### What the task asks:
Copy word for word the lines that start with the one containing "Is it true that 5084 is 10% of the pie?" and go on through the one containing "True or false: 355089", both included.

### Input material:
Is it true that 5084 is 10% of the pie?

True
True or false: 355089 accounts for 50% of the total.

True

---

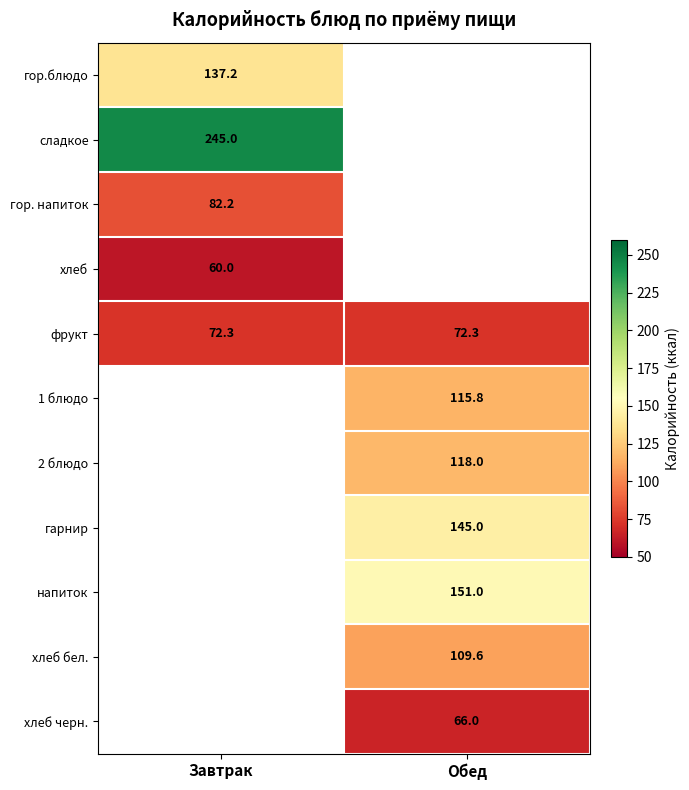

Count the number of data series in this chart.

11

### Result of this task:
Is it true that 5084 is 10% of the pie?

True
True or false: 355089 accounts for 50% of the total.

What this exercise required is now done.